What This Buys You Operationally
In production systems, pricing logic is rarely static. Marketing adds campaigns. Premium plans evolve. Country-specific rules appear.
Strategy helps because:
- each rule can be unit tested independently
- rollout logic can choose a strategy without rewriting checkout code
- deleting an old campaign is often just removing one strategy and its resolver branch
This is a much safer maintenance story than a 150-line pricing method with intertwined conditions.
Trade-Offs
Strategy does introduce more classes. That is a good trade when the algorithms are meaningfully different.
It is a bad trade when:
- there are only two trivial branches
- rules are not expected to grow
- the classes become tiny wrappers with no real behavioral value
If all you have is one if (premium) check and it is not growing, the simplest code may still be the right code.
Common Mistakes
- Mixing strategy selection logic back into the execution class
- Creating too many microscopic strategies for rules that are not independently meaningful
- Forgetting shared guardrails such as
Math.max(0, ...) - Treating Strategy as a full rules engine when the domain needs priority, composition, or chaining
Debug Steps
Debug steps:
- log which strategy was selected for a request
- add table-driven tests for each strategy with boundary subtotals
- verify the resolver chooses the intended strategy when multiple conditions overlap
- test negative or tiny subtotals to ensure guardrails still hold
Natural Combination
Strategy often pairs with Factory or Resolver-style composition.
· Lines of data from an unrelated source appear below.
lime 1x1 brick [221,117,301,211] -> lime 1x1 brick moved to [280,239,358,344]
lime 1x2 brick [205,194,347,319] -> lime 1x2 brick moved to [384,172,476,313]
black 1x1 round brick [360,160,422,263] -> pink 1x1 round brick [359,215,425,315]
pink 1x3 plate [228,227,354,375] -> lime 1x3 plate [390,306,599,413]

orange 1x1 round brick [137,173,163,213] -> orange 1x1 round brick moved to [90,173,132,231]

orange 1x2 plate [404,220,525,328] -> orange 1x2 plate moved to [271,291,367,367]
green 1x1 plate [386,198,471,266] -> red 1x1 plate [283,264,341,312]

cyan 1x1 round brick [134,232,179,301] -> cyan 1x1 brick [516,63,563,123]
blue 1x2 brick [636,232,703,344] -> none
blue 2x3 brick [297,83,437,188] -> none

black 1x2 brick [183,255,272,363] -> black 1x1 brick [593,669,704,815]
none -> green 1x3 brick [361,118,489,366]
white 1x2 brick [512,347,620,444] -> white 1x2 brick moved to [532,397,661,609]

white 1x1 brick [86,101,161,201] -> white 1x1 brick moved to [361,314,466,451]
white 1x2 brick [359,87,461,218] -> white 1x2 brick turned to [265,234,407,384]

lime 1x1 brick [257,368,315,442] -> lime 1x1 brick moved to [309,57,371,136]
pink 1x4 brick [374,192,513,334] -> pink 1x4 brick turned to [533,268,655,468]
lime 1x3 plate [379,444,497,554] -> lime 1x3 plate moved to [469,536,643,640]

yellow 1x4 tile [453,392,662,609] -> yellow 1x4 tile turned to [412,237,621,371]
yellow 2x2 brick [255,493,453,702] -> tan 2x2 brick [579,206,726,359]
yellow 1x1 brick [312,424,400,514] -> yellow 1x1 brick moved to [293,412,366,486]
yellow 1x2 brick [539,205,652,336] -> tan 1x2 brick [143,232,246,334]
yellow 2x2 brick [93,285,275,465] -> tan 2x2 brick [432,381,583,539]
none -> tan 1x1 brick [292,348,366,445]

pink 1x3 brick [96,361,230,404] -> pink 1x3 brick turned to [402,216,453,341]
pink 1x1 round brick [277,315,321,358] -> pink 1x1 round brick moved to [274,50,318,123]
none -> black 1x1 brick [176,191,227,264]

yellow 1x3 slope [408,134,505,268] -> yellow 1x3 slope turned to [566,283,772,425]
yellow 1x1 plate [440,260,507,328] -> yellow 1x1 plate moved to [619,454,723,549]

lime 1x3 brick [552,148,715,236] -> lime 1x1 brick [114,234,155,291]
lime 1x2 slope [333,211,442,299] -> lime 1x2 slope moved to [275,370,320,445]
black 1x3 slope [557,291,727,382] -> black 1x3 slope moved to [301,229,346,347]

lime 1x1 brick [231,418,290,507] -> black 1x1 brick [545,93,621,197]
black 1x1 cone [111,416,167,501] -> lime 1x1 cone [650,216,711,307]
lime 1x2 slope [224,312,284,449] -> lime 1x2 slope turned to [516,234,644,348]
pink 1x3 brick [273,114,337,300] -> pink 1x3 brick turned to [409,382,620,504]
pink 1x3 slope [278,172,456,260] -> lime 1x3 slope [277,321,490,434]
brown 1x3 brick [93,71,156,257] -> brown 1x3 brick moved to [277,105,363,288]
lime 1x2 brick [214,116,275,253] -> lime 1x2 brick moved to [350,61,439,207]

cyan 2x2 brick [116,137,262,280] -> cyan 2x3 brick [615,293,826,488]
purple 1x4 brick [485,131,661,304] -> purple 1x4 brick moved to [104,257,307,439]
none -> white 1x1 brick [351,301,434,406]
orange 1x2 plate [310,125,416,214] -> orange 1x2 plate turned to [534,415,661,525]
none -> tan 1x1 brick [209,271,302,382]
Strategy answers: “how should behavior vary?” Factory or resolver answers: “which strategy should be active in this context?”
Key Takeaways
- Strategy isolates interchangeable algorithms behind one contract
- the real payoff is maintainability under changing business rules
- keep selection separate from execution so each part stays easy to evolve
Natural Combination
Strategy often pairs with Factory. Strategy answers: “how should behavior vary?” Factory answers: “which strategy should be created for this context?”